__TO DO__:
Make an exact copy of all the data, pictures excluded.

__Saved entries__:
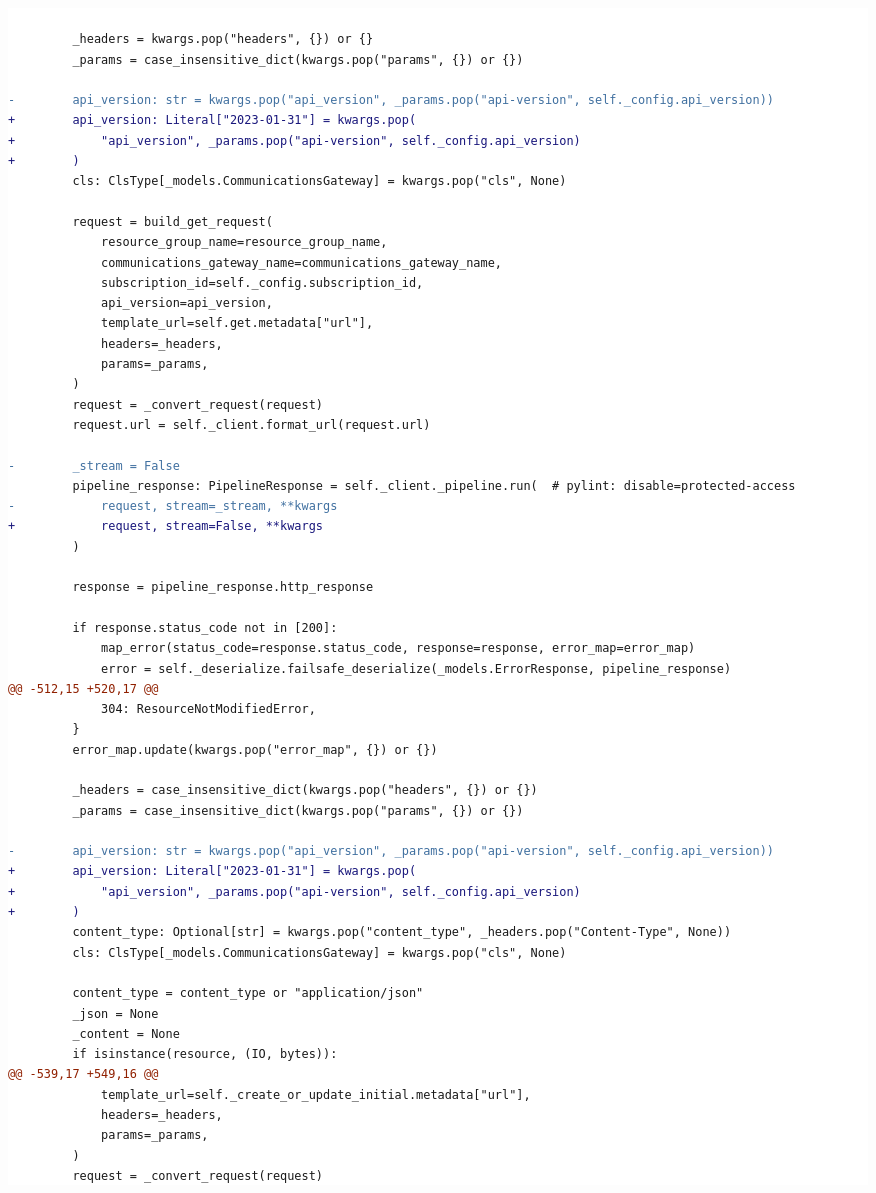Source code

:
 ```diff
 
         _headers = kwargs.pop("headers", {}) or {}
         _params = case_insensitive_dict(kwargs.pop("params", {}) or {})
 
-        api_version: str = kwargs.pop("api_version", _params.pop("api-version", self._config.api_version))
+        api_version: Literal["2023-01-31"] = kwargs.pop(
+            "api_version", _params.pop("api-version", self._config.api_version)
+        )
         cls: ClsType[_models.CommunicationsGateway] = kwargs.pop("cls", None)
 
         request = build_get_request(
             resource_group_name=resource_group_name,
             communications_gateway_name=communications_gateway_name,
             subscription_id=self._config.subscription_id,
             api_version=api_version,
             template_url=self.get.metadata["url"],
             headers=_headers,
             params=_params,
         )
         request = _convert_request(request)
         request.url = self._client.format_url(request.url)
 
-        _stream = False
         pipeline_response: PipelineResponse = self._client._pipeline.run(  # pylint: disable=protected-access
-            request, stream=_stream, **kwargs
+            request, stream=False, **kwargs
         )
 
         response = pipeline_response.http_response
 
         if response.status_code not in [200]:
             map_error(status_code=response.status_code, response=response, error_map=error_map)
             error = self._deserialize.failsafe_deserialize(_models.ErrorResponse, pipeline_response)
@@ -512,15 +520,17 @@
             304: ResourceNotModifiedError,
         }
         error_map.update(kwargs.pop("error_map", {}) or {})
 
         _headers = case_insensitive_dict(kwargs.pop("headers", {}) or {})
         _params = case_insensitive_dict(kwargs.pop("params", {}) or {})
 
-        api_version: str = kwargs.pop("api_version", _params.pop("api-version", self._config.api_version))
+        api_version: Literal["2023-01-31"] = kwargs.pop(
+            "api_version", _params.pop("api-version", self._config.api_version)
+        )
         content_type: Optional[str] = kwargs.pop("content_type", _headers.pop("Content-Type", None))
         cls: ClsType[_models.CommunicationsGateway] = kwargs.pop("cls", None)
 
         content_type = content_type or "application/json"
         _json = None
         _content = None
         if isinstance(resource, (IO, bytes)):
@@ -539,17 +549,16 @@
             template_url=self._create_or_update_initial.metadata["url"],
             headers=_headers,
             params=_params,
         )
         request = _convert_request(request)
```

__RESPONSE TO THIS EXERCISE__:
Source code

:
 ```diff
 
         _headers = kwargs.pop("headers", {}) or {}
         _params = case_insensitive_dict(kwargs.pop("params", {}) or {})
 
-        api_version: str = kwargs.pop("api_version", _params.pop("api-version", self._config.api_version))
+        api_version: Literal["2023-01-31"] = kwargs.pop(
+            "api_version", _params.pop("api-version", self._config.api_version)
+        )
         cls: ClsType[_models.CommunicationsGateway] = kwargs.pop("cls", None)
 
         request = build_get_request(
             resource_group_name=resource_group_name,
             communications_gateway_name=communications_gateway_name,
             subscription_id=self._config.subscription_id,
             api_version=api_version,
             template_url=self.get.metadata["url"],
             headers=_headers,
             params=_params,
         )
         request = _convert_request(request)
         request.url = self._client.format_url(request.url)
 
-        _stream = False
         pipeline_response: PipelineResponse = self._client._pipeline.run(  # pylint: disable=protected-access
-            request, stream=_stream, **kwargs
+            request, stream=False, **kwargs
         )
 
         response = pipeline_response.http_response
 
         if response.status_code not in [200]:
             map_error(status_code=response.status_code, response=response, error_map=error_map)
             error = self._deserialize.failsafe_deserialize(_models.ErrorResponse, pipeline_response)
@@ -512,15 +520,17 @@
             304: ResourceNotModifiedError,
         }
         error_map.update(kwargs.pop("error_map", {}) or {})
 
         _headers = case_insensitive_dict(kwargs.pop("headers", {}) or {})
         _params = case_insensitive_dict(kwargs.pop("params", {}) or {})
 
-        api_version: str = kwargs.pop("api_version", _params.pop("api-version", self._config.api_version))
+        api_version: Literal["2023-01-31"] = kwargs.pop(
+            "api_version", _params.pop("api-version", self._config.api_version)
+        )
         content_type: Optional[str] = kwargs.pop("content_type", _headers.pop("Content-Type", None))
         cls: ClsType[_models.CommunicationsGateway] = kwargs.pop("cls", None)
 
         content_type = content_type or "application/json"
         _json = None
         _content = None
         if isinstance(resource, (IO, bytes)):
@@ -539,17 +549,16 @@
             template_url=self._create_or_update_initial.metadata["url"],
             headers=_headers,
             params=_params,
         )
         request = _convert_request(request)
```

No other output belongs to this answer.